During most of our trips, we don’t see any northern lights. People often ask what the chances are, but don’t realise it has to be dark to see them. However, as Scoresbysund is about 1000km south of Spitsbergen and it’s now the middle of September, it is getting pretty dark, so the chances increase. Unfortunately, we were not very lucky with the weather, as it was overcast for most of the time. Until our last evening in Greenland. Just before I went to bed, I had a quick check outside (I hate it to be woken just after going to bed), and there they were. Not extremely bright, most of the time our eyes only saw something white, but it was really the Aurora.
Now my challenge came to try and make some decent pictures of it. On land no problem at all, but on a moving ship, it becomes a different story. Tripods are great of course, but only for so much use if the ‘ground’ you place it on is moving. And for Aurora-photos, you always need a shutter speed of several seconds, far to long for the ship to stay stable. This time, I got lucky. First of all, the sea was quite calm, so the boat didn’t move that much. And secondly, with my new Sigma 24mm/f1.4 lens, I managed to reduce the shutter speed to only two seconds, if I put the ISO a bit higher. Okay, at close examination still not perfectly sharp and a bit noisy, but very decent results, I would say.

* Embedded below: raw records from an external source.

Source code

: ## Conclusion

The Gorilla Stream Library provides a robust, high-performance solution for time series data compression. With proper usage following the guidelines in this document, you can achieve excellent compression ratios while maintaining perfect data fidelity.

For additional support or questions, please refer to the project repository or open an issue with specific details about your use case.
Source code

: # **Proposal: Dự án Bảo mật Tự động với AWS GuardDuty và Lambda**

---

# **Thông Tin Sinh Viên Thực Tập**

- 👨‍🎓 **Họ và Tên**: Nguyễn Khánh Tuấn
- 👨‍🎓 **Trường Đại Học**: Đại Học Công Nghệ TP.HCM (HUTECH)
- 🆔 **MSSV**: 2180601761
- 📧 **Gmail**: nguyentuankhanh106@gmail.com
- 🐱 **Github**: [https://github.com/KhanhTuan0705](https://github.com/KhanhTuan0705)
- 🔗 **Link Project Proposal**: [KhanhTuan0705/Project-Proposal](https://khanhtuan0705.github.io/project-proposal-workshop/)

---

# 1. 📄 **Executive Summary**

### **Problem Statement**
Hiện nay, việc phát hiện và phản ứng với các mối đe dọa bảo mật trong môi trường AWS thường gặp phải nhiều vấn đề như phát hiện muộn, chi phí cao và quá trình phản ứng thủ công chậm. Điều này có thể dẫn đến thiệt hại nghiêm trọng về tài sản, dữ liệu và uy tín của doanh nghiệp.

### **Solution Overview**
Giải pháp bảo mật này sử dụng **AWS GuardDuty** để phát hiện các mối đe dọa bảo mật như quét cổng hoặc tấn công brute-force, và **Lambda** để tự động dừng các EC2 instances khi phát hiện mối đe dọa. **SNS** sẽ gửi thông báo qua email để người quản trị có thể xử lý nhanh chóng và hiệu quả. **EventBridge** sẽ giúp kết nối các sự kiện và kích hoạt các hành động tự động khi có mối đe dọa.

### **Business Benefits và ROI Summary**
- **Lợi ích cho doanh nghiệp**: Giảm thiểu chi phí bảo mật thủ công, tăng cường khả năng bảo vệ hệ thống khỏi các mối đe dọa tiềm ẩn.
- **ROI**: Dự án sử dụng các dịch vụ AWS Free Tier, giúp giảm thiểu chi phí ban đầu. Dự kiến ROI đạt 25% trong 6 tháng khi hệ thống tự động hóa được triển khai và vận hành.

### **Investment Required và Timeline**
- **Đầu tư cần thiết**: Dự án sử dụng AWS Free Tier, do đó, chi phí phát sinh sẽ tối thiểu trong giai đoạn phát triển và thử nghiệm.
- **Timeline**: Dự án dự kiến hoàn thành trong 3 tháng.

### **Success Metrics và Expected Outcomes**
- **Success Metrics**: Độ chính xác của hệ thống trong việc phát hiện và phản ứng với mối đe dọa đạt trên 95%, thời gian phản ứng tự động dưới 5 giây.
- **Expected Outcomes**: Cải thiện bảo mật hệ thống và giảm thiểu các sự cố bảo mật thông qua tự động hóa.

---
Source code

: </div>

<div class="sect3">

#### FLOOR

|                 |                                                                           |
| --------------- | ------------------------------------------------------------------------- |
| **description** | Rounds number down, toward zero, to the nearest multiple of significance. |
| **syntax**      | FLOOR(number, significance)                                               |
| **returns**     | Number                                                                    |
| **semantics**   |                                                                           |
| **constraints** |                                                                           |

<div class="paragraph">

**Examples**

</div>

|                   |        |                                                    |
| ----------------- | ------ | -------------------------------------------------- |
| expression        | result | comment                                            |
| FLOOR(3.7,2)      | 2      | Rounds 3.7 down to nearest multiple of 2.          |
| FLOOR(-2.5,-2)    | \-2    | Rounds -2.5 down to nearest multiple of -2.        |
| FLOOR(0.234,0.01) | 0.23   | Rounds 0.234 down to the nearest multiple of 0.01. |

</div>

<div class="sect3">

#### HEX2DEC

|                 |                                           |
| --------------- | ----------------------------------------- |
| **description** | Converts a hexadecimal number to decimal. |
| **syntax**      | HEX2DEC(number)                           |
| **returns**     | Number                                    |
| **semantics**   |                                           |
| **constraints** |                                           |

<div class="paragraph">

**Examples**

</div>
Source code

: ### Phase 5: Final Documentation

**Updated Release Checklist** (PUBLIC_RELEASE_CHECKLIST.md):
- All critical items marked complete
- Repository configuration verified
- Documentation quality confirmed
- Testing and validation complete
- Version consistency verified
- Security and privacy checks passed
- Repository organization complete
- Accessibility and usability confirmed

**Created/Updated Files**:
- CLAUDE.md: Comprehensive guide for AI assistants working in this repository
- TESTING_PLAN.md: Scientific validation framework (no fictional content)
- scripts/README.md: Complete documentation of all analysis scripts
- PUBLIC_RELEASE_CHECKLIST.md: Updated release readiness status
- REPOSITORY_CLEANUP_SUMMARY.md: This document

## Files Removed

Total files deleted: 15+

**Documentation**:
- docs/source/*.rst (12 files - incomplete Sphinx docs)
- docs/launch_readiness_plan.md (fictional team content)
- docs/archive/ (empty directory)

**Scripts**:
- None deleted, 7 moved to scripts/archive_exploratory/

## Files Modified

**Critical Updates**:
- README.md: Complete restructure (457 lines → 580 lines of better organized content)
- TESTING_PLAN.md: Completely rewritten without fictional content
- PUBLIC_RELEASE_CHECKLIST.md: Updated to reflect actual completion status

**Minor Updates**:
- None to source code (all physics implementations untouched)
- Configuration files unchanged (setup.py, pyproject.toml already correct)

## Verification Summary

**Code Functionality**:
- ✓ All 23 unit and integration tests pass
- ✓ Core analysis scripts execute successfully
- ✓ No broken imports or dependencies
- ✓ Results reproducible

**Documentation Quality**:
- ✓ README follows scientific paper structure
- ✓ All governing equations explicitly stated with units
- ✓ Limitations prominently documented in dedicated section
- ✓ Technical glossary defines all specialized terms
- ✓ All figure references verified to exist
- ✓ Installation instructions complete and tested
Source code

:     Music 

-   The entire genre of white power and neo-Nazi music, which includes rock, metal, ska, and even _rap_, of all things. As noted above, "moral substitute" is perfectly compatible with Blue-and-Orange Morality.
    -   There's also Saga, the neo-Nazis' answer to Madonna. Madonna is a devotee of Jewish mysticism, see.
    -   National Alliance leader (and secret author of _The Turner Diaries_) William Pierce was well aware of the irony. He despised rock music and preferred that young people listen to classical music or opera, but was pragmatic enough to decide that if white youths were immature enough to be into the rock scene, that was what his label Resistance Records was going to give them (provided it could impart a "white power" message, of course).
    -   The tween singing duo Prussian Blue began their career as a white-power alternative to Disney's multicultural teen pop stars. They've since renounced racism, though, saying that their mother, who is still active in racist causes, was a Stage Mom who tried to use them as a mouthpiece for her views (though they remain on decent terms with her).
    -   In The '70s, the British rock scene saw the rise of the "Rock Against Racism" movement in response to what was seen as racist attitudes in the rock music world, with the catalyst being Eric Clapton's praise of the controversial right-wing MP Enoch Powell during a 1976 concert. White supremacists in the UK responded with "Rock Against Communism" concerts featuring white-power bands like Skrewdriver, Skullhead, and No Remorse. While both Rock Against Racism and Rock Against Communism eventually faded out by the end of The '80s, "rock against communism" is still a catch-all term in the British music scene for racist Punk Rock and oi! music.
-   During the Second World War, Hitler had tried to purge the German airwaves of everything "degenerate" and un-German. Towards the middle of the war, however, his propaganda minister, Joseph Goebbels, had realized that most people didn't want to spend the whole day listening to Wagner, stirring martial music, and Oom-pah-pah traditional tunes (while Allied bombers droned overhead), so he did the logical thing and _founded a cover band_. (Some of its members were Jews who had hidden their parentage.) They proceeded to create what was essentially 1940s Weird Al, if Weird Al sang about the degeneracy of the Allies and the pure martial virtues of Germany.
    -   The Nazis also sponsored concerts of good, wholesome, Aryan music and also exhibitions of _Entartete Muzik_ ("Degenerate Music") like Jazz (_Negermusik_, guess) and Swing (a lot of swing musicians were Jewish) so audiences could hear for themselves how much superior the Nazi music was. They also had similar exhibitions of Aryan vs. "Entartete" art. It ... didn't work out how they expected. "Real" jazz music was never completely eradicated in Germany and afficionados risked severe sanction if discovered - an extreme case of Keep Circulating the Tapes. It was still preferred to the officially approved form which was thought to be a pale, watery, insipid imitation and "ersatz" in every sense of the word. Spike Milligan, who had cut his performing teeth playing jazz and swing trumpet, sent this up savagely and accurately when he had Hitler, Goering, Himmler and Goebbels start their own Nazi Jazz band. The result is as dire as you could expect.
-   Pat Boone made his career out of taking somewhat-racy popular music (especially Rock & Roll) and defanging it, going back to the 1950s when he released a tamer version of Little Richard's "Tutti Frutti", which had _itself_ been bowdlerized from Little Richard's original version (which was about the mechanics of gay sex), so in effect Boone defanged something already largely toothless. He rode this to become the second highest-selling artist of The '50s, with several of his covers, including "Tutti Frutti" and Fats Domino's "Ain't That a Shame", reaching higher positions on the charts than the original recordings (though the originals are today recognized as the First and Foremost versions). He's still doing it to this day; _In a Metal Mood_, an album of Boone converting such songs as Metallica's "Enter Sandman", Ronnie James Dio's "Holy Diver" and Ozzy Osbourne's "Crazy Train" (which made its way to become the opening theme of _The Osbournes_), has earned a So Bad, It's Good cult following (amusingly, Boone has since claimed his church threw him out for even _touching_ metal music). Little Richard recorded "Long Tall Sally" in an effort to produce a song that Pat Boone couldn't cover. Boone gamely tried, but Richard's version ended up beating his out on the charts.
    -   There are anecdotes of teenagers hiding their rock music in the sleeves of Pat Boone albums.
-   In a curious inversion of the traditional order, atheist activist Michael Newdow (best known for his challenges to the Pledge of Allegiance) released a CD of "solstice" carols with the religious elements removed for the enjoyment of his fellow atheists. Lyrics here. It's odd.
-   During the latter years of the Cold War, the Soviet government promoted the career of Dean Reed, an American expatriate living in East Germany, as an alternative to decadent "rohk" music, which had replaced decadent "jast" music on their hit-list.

When I placed myself on the back deck, I noticed there was another light to be seen as well. In the water behind the ship, bioluminescence could be seen. Tiny animals producing light and creating light flashes behind the ship. I did give it a try to photograph the combination, but that was too complicated. However, the result was still quite nice with the reflection of the northern lights in the water.